SUPPLIED RECORDS START

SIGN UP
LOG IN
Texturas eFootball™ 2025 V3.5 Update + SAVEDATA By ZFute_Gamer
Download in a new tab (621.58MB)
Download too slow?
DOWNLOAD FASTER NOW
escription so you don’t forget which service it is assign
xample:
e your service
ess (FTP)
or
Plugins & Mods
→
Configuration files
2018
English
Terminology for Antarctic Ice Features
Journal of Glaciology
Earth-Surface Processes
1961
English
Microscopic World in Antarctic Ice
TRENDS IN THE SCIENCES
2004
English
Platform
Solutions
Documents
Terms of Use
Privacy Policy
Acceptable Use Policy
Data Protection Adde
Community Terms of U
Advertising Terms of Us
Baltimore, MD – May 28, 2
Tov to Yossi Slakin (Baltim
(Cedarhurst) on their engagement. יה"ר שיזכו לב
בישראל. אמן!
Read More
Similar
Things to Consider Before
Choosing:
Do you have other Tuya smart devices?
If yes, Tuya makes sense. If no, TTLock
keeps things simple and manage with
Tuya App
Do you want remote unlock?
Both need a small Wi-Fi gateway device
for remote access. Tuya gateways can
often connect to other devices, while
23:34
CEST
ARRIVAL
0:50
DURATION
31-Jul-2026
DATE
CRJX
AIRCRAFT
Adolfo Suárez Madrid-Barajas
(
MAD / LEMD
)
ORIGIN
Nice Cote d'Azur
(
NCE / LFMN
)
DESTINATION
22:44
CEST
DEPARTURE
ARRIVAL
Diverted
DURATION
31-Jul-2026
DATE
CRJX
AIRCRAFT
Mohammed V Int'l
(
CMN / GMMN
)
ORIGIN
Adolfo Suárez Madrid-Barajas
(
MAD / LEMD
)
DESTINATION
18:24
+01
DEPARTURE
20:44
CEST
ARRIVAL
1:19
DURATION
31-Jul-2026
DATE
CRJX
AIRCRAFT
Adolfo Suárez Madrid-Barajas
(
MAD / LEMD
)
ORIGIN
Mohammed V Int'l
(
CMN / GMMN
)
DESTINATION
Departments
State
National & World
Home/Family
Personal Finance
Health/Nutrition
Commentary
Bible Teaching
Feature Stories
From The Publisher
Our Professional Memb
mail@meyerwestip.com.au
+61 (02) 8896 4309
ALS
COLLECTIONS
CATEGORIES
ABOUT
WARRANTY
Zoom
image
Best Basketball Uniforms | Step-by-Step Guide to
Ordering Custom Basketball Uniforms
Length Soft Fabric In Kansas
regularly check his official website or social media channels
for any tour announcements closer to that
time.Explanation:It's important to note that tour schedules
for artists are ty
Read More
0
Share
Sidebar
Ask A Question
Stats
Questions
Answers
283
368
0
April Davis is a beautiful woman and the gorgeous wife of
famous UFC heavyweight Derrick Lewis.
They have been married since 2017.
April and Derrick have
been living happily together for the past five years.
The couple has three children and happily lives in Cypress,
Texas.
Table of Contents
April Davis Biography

SUPPLIED RECORDS END

■ REQUIRED WORK
Put the lines from the start of the items through the line containing "Terminology for Antarctic Ice Features" into a numbered list, including both ends and skipping blank lines.

■ ANSWER FOR THE TASK
1. SIGN UP
2. LOG IN
3. Texturas eFootball™ 2025 V3.5 Update + SAVEDATA By ZFute_Gamer
4. Download in a new tab (621.58MB)
5. Download too slow?
6. DOWNLOAD FASTER NOW
7. escription so you don’t forget which service it is assign
8. xample:
9. e your service
10. ess (FTP)
11. or
12. Plugins & Mods
13. →
14. Configuration files
15. 2018
16. English
17. Terminology for Antarctic Ice Features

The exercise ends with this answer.